Probability enters the picture if we consider that a UTM program of n bits is being run in 1/2^n of the UTMs (because 1/2^n of all infinite bit strings will start with that n bit string). That means that most of our instances are present in the outputs of relatively short programs. The Odin program is much longer (we will assume) than one without him, so the overwhelming majority of our copies are in universes without Odin. Probabilistically, we can bet that it's overwhelmingly likely that Odin does not exist.

This is a cool theory, but it is probably equivalent to another, less cool theory that yields identical predictions and does not reference infinite virtual universes. :)

Although it postulates the existence of infinitely many inaccessible universes, it may be simpler than equivalent theories which imply only a single universe.

I feel like this is an argument we've seen before, but with more hilarious self-referentiality.

Yep, I already arrived at that answer elsewhere in the thread. It's very nice and consistent and fits very well with UDT (Wei Dai's current "crazy" idea). There still remains the mystery of where our "subjective" probabilities come from, and the mystery why everything doesn't explode into chaos, but our current mystery becomes solved IMO. To give a recent quote from Wei, "There are copies of me all over math".
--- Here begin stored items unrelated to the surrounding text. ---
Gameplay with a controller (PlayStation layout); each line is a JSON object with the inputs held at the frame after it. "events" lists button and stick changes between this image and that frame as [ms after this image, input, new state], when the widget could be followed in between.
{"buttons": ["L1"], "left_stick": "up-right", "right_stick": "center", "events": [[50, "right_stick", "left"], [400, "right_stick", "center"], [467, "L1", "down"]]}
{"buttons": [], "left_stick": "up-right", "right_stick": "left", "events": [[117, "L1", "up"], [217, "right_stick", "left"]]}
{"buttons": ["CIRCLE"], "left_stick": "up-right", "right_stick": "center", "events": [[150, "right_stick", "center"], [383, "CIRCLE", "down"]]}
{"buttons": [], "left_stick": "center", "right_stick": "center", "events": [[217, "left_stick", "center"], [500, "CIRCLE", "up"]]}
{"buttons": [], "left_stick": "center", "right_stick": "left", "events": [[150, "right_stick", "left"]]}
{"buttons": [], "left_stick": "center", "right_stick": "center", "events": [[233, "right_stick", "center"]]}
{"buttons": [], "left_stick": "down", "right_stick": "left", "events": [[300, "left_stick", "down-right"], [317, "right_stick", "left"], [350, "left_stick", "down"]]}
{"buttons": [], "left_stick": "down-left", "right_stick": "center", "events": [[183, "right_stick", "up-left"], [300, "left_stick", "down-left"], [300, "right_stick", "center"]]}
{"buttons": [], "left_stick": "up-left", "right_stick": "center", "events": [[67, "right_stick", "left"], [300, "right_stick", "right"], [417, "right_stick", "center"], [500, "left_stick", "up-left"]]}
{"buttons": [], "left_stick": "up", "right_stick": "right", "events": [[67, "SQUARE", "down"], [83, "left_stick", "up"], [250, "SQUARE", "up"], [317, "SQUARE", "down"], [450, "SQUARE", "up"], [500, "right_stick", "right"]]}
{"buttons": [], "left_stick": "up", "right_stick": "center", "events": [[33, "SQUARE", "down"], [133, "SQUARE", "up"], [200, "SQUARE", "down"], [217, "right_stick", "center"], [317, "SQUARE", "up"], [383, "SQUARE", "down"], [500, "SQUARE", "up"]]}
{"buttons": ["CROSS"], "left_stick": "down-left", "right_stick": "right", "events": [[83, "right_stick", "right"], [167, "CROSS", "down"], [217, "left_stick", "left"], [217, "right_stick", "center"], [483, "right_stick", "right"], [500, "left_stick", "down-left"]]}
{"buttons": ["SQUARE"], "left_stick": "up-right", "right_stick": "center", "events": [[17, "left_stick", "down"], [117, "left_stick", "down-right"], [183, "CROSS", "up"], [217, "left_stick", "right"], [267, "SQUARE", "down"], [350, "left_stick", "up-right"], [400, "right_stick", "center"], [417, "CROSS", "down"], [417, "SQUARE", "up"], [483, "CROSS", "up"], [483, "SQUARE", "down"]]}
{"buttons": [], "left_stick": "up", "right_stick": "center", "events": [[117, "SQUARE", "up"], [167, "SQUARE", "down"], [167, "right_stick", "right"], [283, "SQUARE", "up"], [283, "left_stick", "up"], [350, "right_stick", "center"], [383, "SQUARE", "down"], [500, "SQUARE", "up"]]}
Should we stop on UDASSA? Can we consider universe that consists of continuum of UDASSAs each running some (infinite) subset of set of all possible programs.

If anyone is interested. This extension doesn't seem to lead to anything of interest.

If we map continuum of UDASSA multiverses into [0;1) then Lebesgue measure of set of multiverses which run particular program is 1/2.

Let binary number 0.b1 b2 ... bn ... be representation of multiverse M if for all n: (bn=1 iff M runs program number n, and bn=0 otherwise).

It is easy to see that map of set of multiverses which run program number n is a collection of intervals [i/2^n;2i/2^n) for i=1..2^(n-1). Thus its Lebesgue measure is 2^(n-1)/2^n=1/2.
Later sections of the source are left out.